Uczestniczący w konferencji bp Krzysztof Włodarczyk przypomniał, że święto obchodzone jest każdego roku w rocznicę objawień w Lourdes. - Dzień ten skłania nas do refleksji nad człowiekiem cierpiącym. Trzeba pamiętać, że chorzy potrzebują także wsparcia duchowego. Bardzo ważne jest zbudowanie odpowiedniej relacji z chorym, aby pomoc w walce z cierpieniem była skuteczna - powiedział biskup.
Lekarze i duchowni są zgodni - chorzy, którzy mają głęboką relację z Bogiem, są pacjentami łatwiejszymi, bardziej przewidywalnymi i szybciej wracają do zdrowia. W przeciwieństwie do osób niewierzących, które są częściej zrezygnowane i łatwiej popadają w depresję.
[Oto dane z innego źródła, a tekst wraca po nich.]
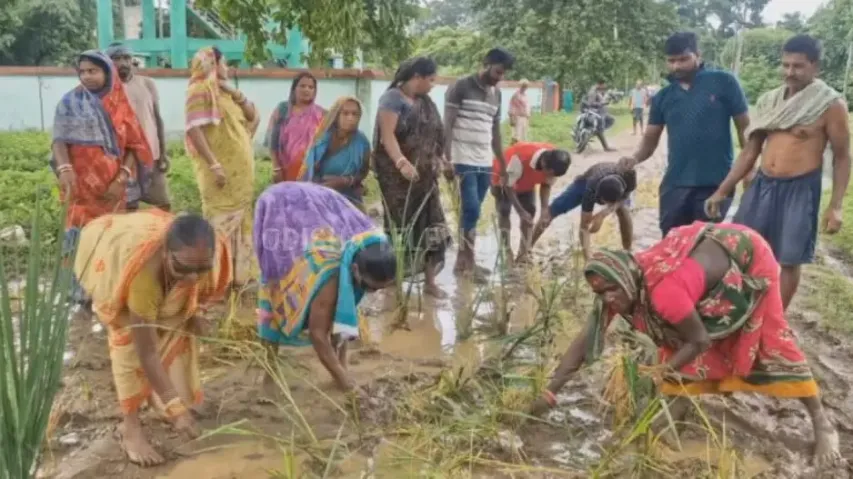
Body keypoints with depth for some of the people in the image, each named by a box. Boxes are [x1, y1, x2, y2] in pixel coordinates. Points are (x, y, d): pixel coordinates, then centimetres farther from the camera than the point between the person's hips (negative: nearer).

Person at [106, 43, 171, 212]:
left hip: (151, 154, 3)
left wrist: (163, 153, 4)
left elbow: (157, 119, 10)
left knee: (163, 205, 5)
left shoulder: (147, 84, 8)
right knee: (129, 207, 0)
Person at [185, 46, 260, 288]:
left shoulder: (223, 92, 18)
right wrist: (214, 164, -25)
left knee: (238, 223, 13)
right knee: (221, 223, -6)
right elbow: (194, 129, -18)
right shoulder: (200, 90, -7)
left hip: (239, 170, 9)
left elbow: (253, 116, 16)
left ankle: (237, 275, 22)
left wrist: (235, 93, 1)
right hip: (221, 170, -8)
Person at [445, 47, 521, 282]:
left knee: (471, 212, 8)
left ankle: (462, 261, 15)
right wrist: (447, 160, -17)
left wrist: (503, 165, 19)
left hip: (485, 163, 6)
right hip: (464, 161, -6)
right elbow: (447, 126, -8)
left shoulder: (496, 94, 15)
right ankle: (469, 263, 0)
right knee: (472, 211, -10)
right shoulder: (461, 87, -4)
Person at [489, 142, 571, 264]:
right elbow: (508, 186, -35)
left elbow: (546, 185, -11)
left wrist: (545, 208, -23)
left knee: (530, 210, -5)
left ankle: (523, 253, -1)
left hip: (526, 184, 5)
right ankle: (507, 253, -17)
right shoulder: (520, 158, -46)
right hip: (502, 180, -5)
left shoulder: (553, 164, -28)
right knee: (504, 211, -16)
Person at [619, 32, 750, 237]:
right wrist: (635, 158, -12)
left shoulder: (723, 82, -4)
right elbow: (650, 139, 9)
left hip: (716, 183, -4)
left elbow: (744, 127, 0)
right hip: (675, 184, 4)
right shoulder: (662, 97, 8)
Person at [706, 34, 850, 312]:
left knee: (789, 260, 5)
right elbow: (750, 152, 10)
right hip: (762, 185, 5)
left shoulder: (830, 104, -8)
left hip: (800, 190, -5)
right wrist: (723, 190, 6)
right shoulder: (769, 101, 6)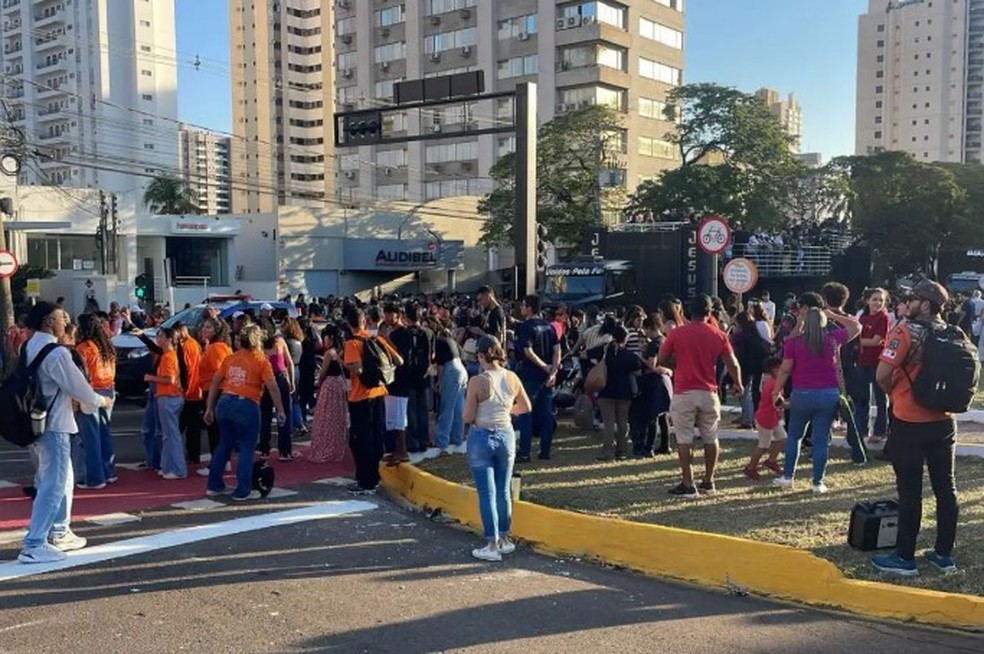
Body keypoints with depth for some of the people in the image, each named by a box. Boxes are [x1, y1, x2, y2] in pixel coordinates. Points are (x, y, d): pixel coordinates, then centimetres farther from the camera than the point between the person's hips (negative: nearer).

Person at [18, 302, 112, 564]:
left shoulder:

Prof. Mikołaj Majkowicz z katedry psychologii Gdańskiego Uniwersytetu Medycznego, uczestnik konferencji, nie ma wątpliwości: - Duchowość nadaje sens cierpieniu, dzięki czemu pacjent lepiej radzi sobie ze stresem. Naukowo udowodnione jest także, że modlitwa wyzwala energię korzystną dla zdrowia, optymizm, spokój.
- Czy wiara naprawdę leczy? W Ewangeliach zdanie Jezusa: "Twoja wiara cię uzdrowiła" cytowane jest siedem razy. Wiara nie była jednak przyczyną ewangelicznych uzdrowień - zastrzega ks. dr hab. Grzegorz Szamocki, rektor Gdańskiego Seminarium Duchownego, który również uczestniczył w usteckiej konferencji. - Ona stanowiła subiektywny warunek otwierający na działanie Bożej mocy w Jezusie - dodaje.
- Tak naprawdę to Bóg leczy, a my tylko bierzemy za to pieniądze - żartowali w kuluarach uczestnicy konferencji.
Usteckie obchody Światowego Dnia Chorego w Ustce od 13 lat odbywają się w ramach Akademii Dermatologii i Alergologii. Trzydniowe spotkanie wysokiej klasy specjalistów z kraju i zagranicy organizuje prof. Roman Nowicki, kierownik Katedry i Kliniki Dermatologii, Wenerologii i Alergologii Gdańskiego Uniwersytetu Medycznego, Honorowy Ambasador Ustki.